La capitale congolaise a servi de cadre, ce samedi 25 octobre, à une initiative inédite : les premières journées de réflexion consacrées au développement de Shabunda. Cette démarche, portée par les notables de ce territoire du Sud-Kivu, révèle une prise de conscience aiguë des paradoxes qui caractérisent cette région. Comment expliquer qu’un territoire si riche en ressources naturelles puisse figurer parmi les plus marginalisés du pays ?
Les participants ont placé l’électrification du territoire au cœur des priorités, considérant cette infrastructure comme le catalyseur indispensable à la modernisation agricole et à la valorisation des richesses minières. Sans énergie fiable, peut-on véritablement parler de développement économique ? La question reste en suspens, tant les défis infrastructurels apparaissent immenses.
Le problème de l’enclavement de Shabunda a fait l’objet de débats nourris. Les routes, lorsqu’elles existent, constituent souvent des obstacles plutôt que des vecteurs de croissance. La réhabilitation et le désengorgement du réseau routier s’imposent comme une condition sine qua non pour rompre l’isolement et stimuler les échanges commerciaux. Les participants ont souligné l’urgence d’une intervention structurelle dans ce domaine.
Dodo Lutombo Issanda, initiateur de ces assises, n’a pas mâché ses mots pour dépeindre la situation. « Depuis l’indépendance en 1960, le territoire de Shabunda, en dépit de ses richesses naturelles, sol et sous-sol, et humaines, ne parvient pas à les mettre en exergue pour décoller », a-t-il déploré. Son analyse pointe du doigt un paradoxe congolais bien connu : l’abondance des ressources contrastant avec la pauvreté des populations.
Le constat dressé par M. Issanda prend des allures de réquisitoire. « Ce territoire compte aujourd’hui parmi les derniers de ce pays, alors qu’il a une superficie de 25.216 km². C’est un territoire pays, le grenier du Sud-Kivu, mais nous sommes délaissés. Aucun fils de Shabunda n’est à la commande, aucun fils de Shabunda n’est aux institutions de la République. » Ce plaidoyer traduit une frustration grandissante face à ce qui est perçu comme une marginalisation politique systémique.
L’appel à l’unité lancé par l’initiateur des journées de réflexion Shabunda révèle une stratégie nouvelle : plutôt que de s’en remettre exclusivement aux autorités centrales, les élites locales entendent prendre leur destin en main. « Nous pouvons croire que la cause vient d’ailleurs, alors que nous-mêmes nous pouvons constituer la cause », a reconnu M. Issanda, marquant ainsi une forme d’autocritique salutaire.
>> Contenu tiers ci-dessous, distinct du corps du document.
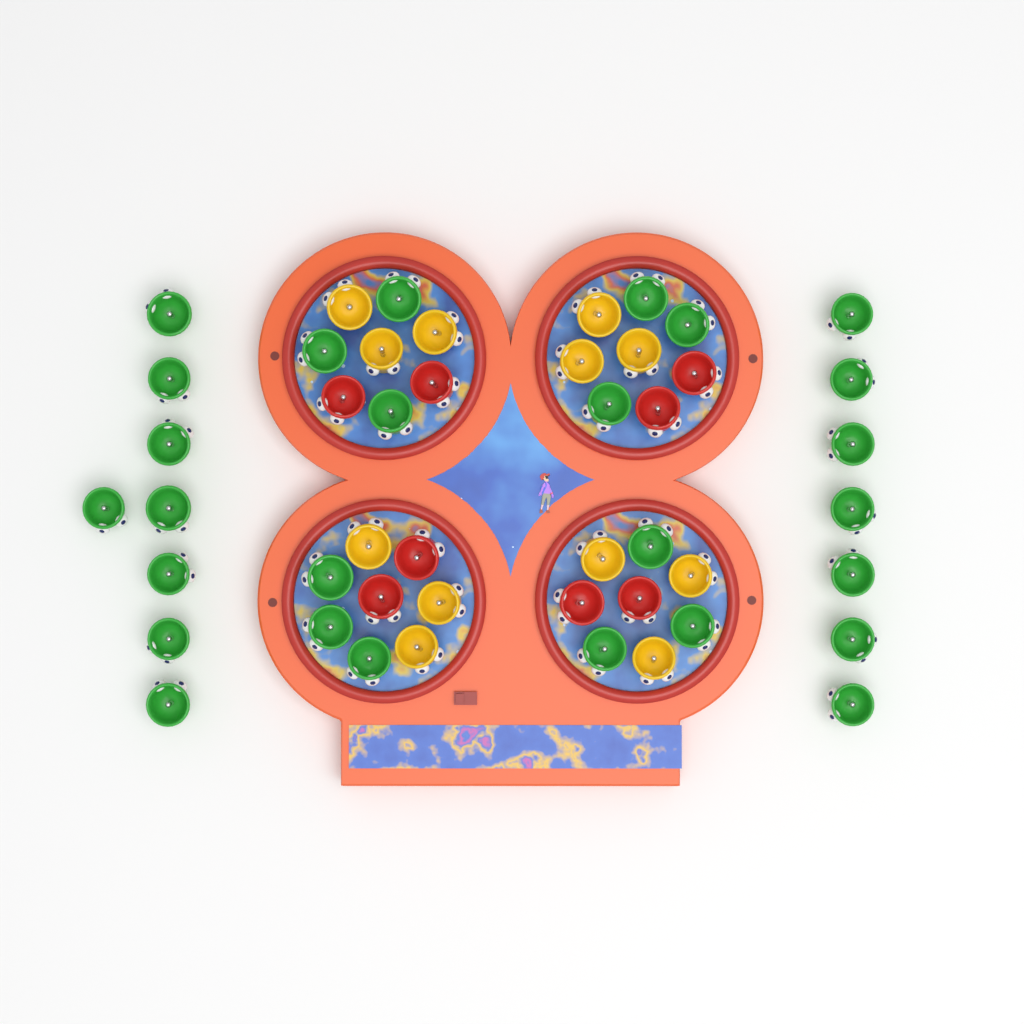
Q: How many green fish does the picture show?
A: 27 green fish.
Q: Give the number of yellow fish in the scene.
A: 12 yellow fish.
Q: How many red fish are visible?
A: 8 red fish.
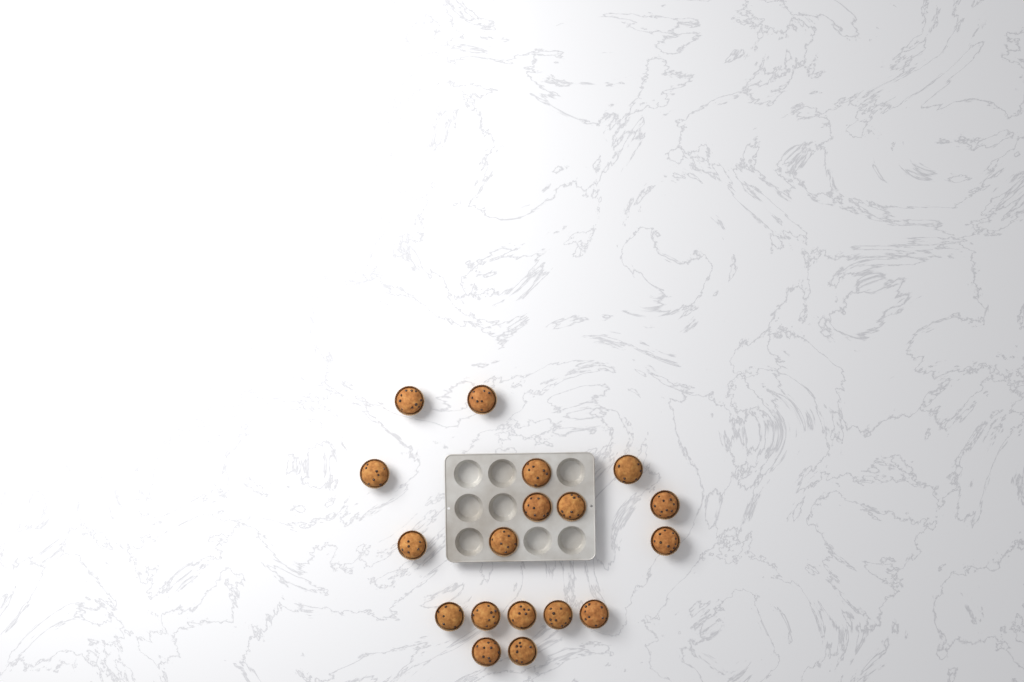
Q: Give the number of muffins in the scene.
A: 18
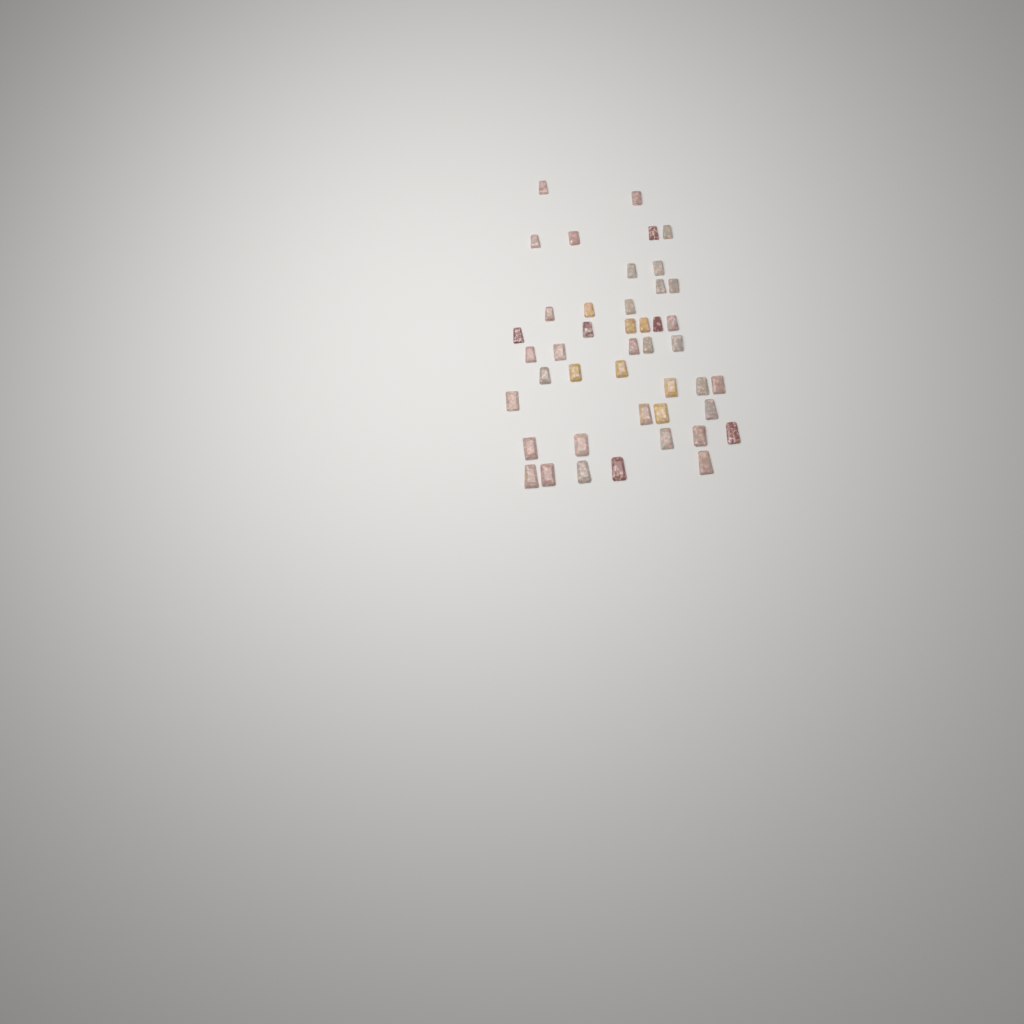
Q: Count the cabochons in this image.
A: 44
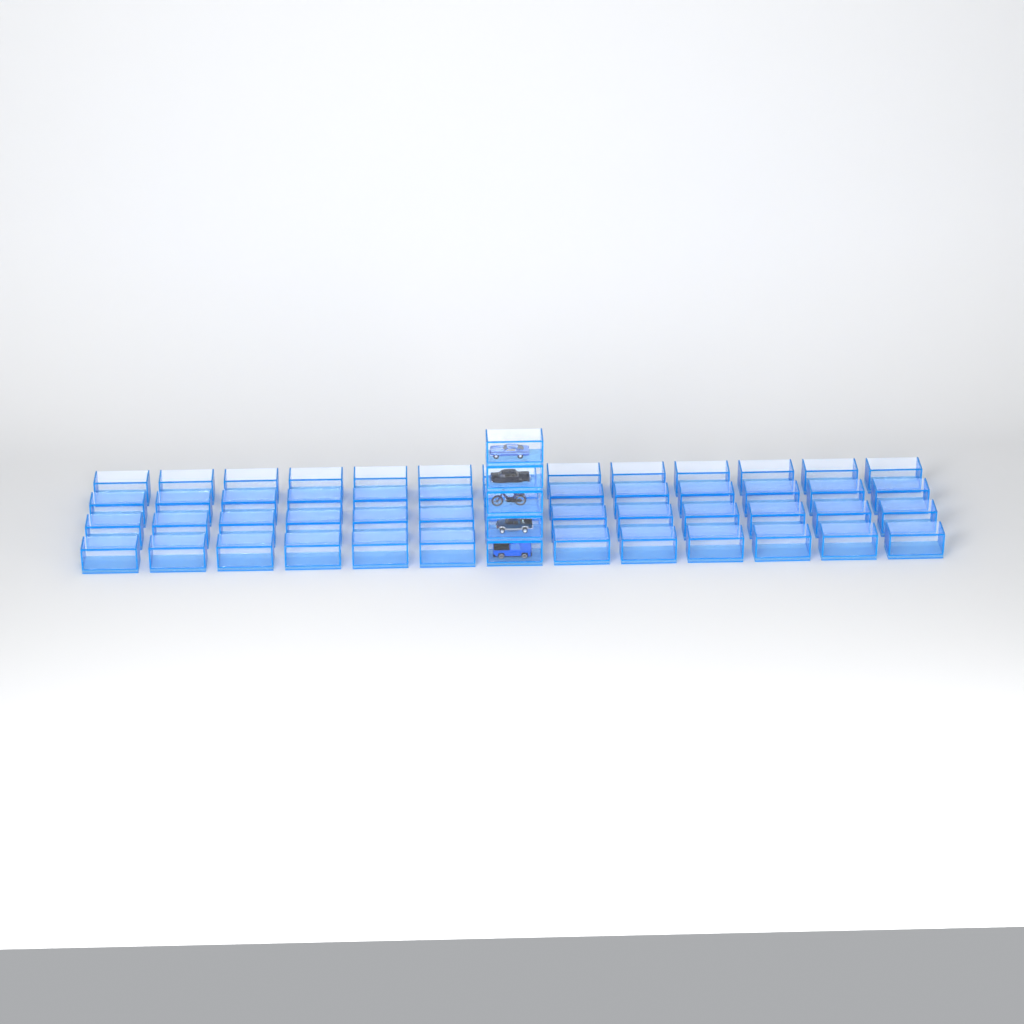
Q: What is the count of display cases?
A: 56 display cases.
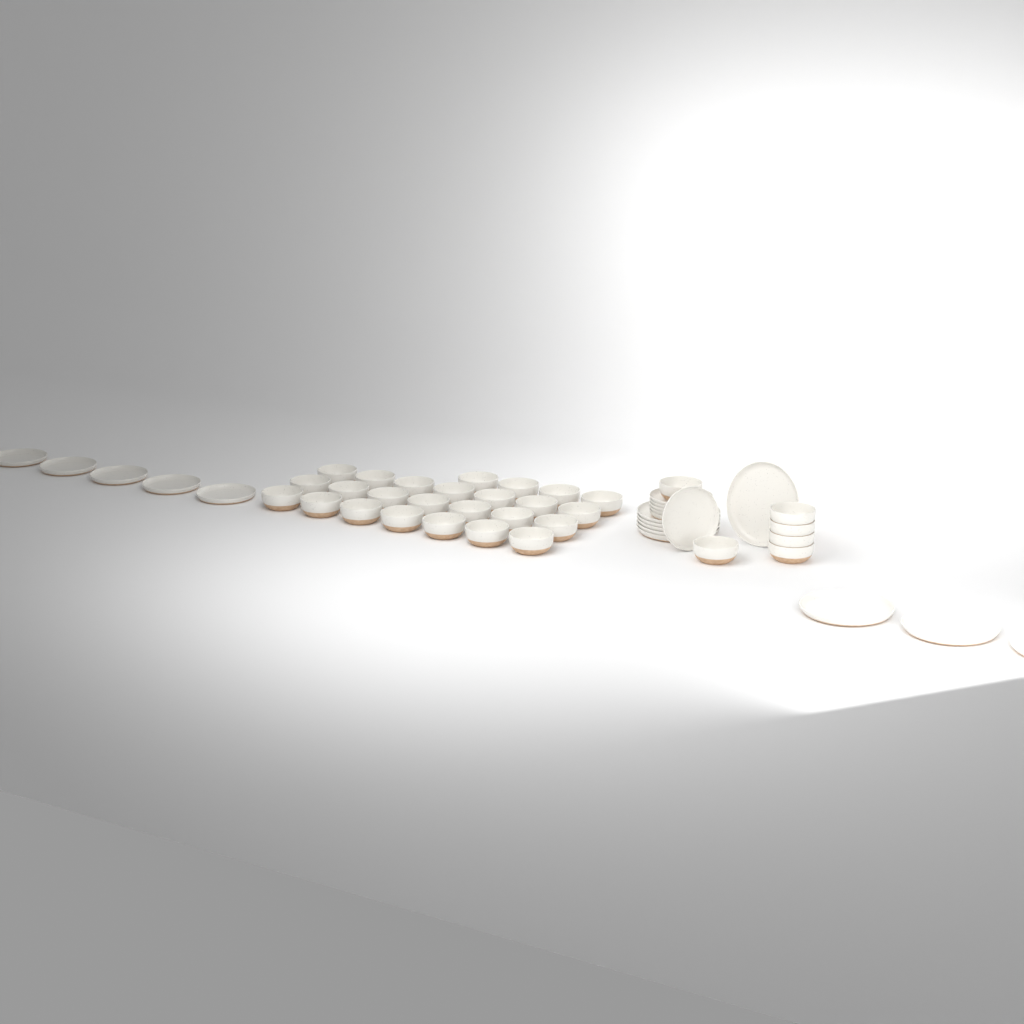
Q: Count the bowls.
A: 31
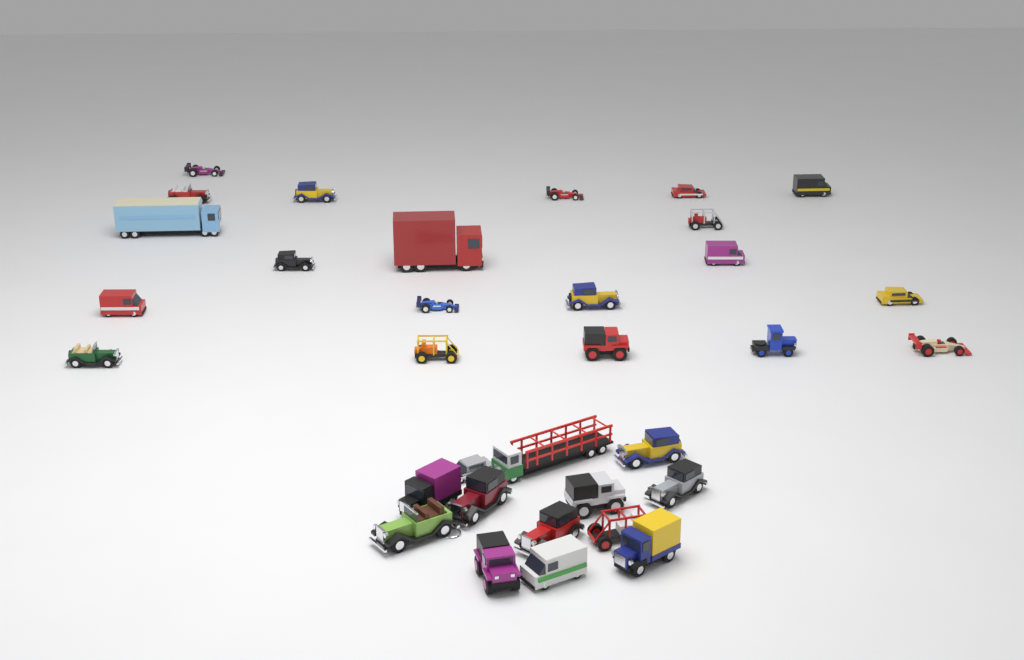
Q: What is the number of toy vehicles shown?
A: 33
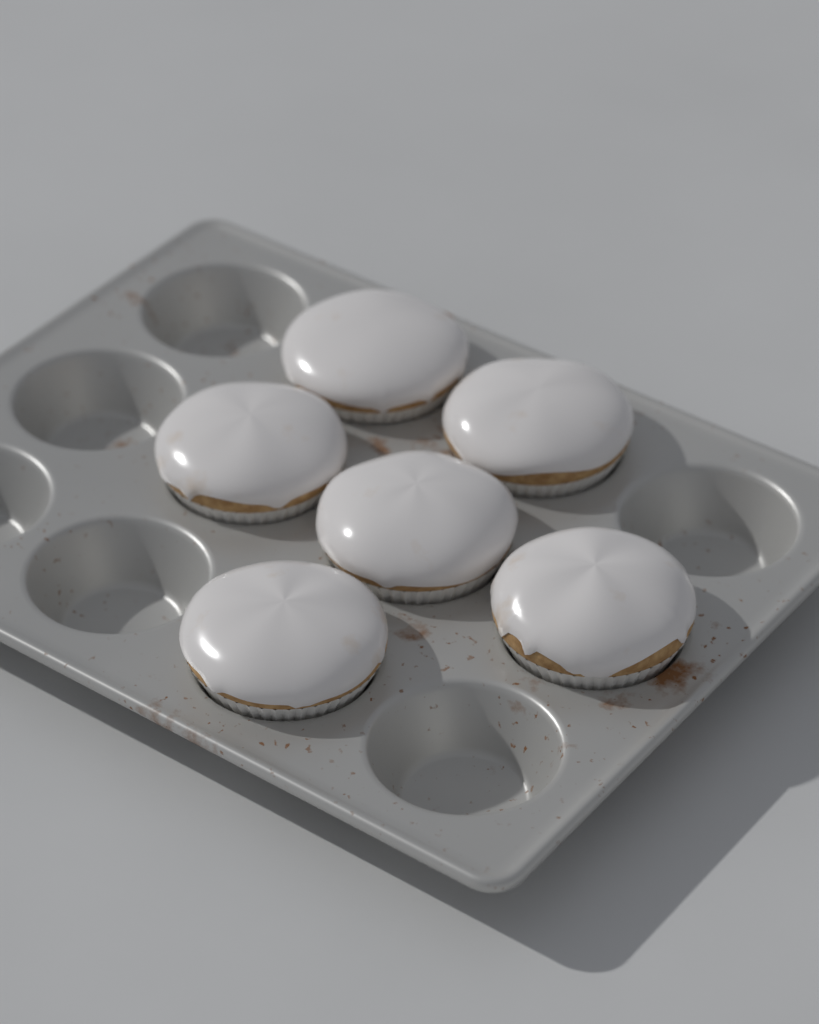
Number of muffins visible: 6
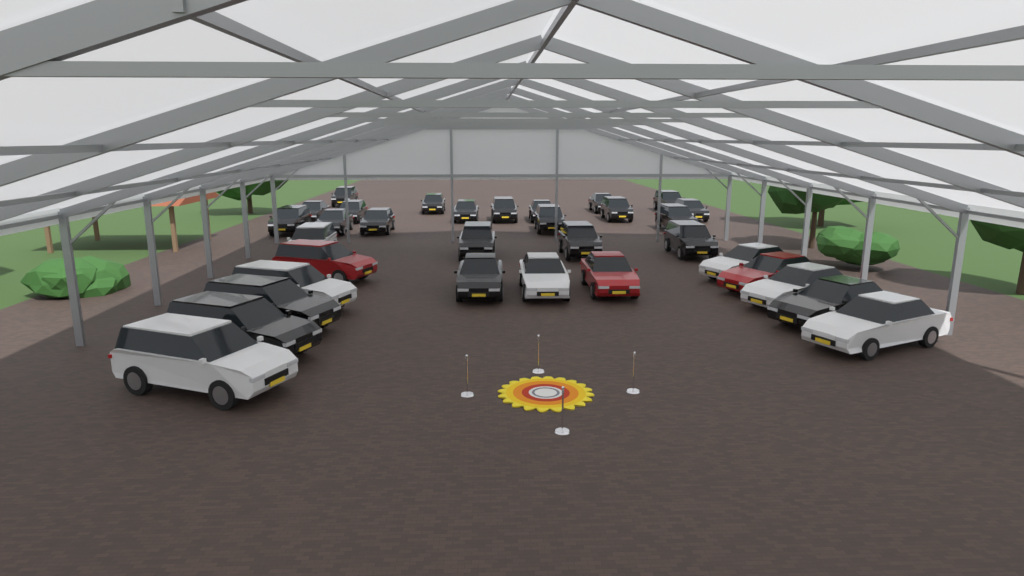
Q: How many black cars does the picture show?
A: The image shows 23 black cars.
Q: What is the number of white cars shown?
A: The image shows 7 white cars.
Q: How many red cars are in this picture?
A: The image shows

La création d’un cadre permanent de réflexion constitue l’une des principales avancées de ces assises. Cette structure devra préparer la deuxième édition des journées de réflexion prévue en 2026, mais surtout, elle aura pour mission de transformer les discours en actions concrètes. Le défi consiste désormais à maintenir la mobilisation et à éviter que ces bonnes résolutions ne se dissipent avec le temps.
La tenue de ces journées à Kinshasa n’est pas anodine. Elle reflète une volonté d’interpeller directement les décideurs politiques là où se concentrent les leviers de pouvoir. Cette approche témoigne d’une maturité politique certaine, mais soulève également une question fondamentale : les autorités congolaises sauront-elles entendre ce cri du cœur venu de Shabunda ?
Le chemin vers le développement Shabunda apparaît semé d’embûches, mais la détermination affichée lors de ces premières journées de réflexion laisse entrevoir un frémissement d’espoir. Reste à savoir si cette dynamique parviendra à s’inscrire dans la durée et à produire les transformations tant attendues par les populations de ce territoire oublié.